The three of us (Udo Keidel, Hanjo Diekmann and I) were sitting together on a fine afternoon during a visit to Assisi and talking off our feelings of frustration. Was that really all there was to it?
Were the efforts at forging a European union to have no social component at all? And certainly no thought had been spared for those who are sidelined by society - the disabled, the foreign, the
homeless.
It was then that it came to us - the idea for CARAVAN 2000 - the idea of a pilgrimage through Europe for variety and understanding. Not quite in the form it is in now, but still fairly specific: it
would be a caravan pilgrimage from Hadamar to Assisi, which would be a mouthpiece for all those who had nobody to lobby loudly for them. A mobile meeting and integration place which make people sit
up, look and listen. Which would give an insight into the lives of disabled and disadvantaged people in Europe, those caught between exclusion and integration. Which would offer the opportunity to
come together across all national and cultural barriers in mutual respect and autonomy And which would help to promote respect for differences in our daily dealings with one another.

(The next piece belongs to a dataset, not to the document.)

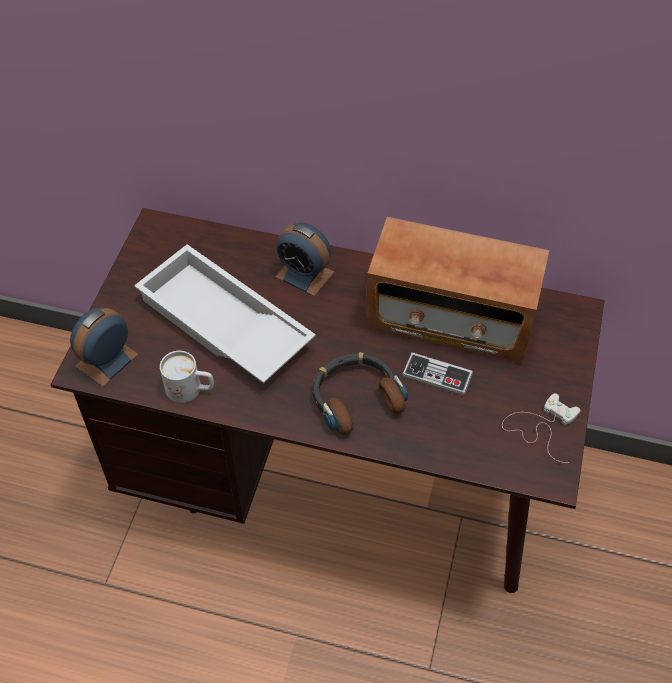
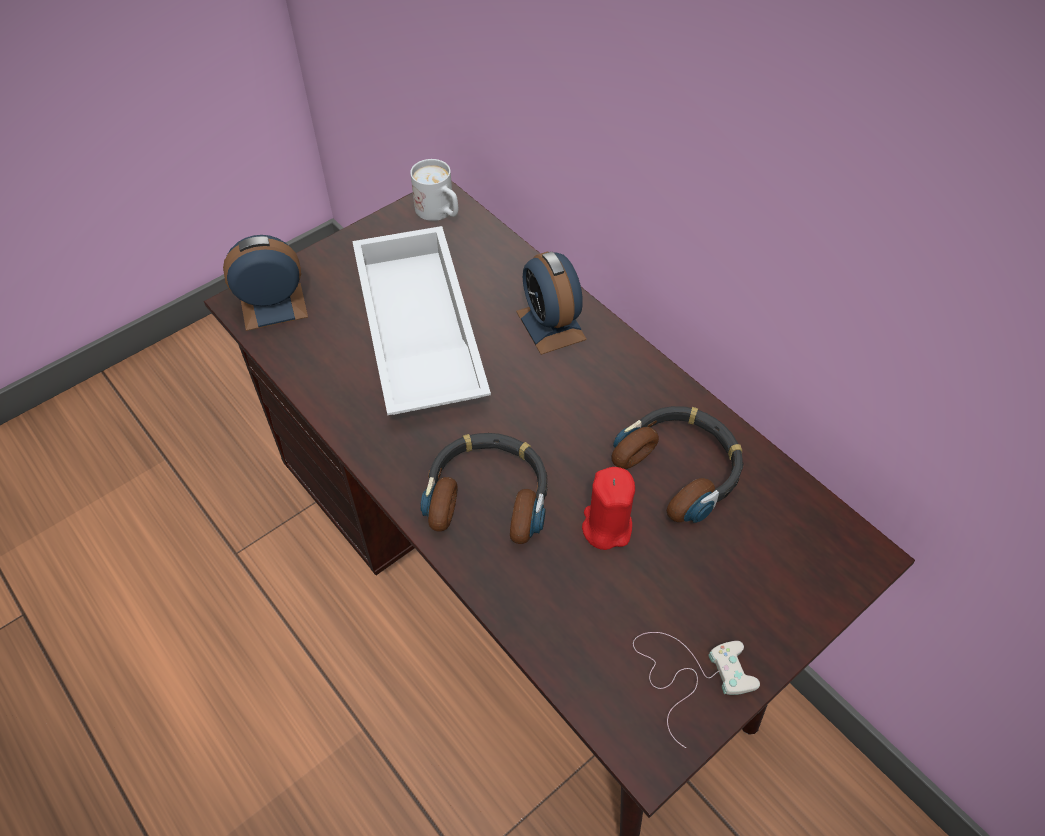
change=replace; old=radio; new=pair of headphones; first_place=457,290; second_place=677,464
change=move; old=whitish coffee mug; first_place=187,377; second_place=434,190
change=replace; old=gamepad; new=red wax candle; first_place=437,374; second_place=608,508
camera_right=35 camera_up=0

Since then our pilgrimage has already passed some important stages in its planning. We are in the fairest way to establishing a stable network of cooperation and solidarity in Europe. To developing a
process by which by actually living together we learn to see Europe and our world as a place to live together in.
This is a historic opportunity which we should grasp – and grasp with all the power, we can together muster. And whatever our feelings about the Euro were- well, we have the Euro to thank for it.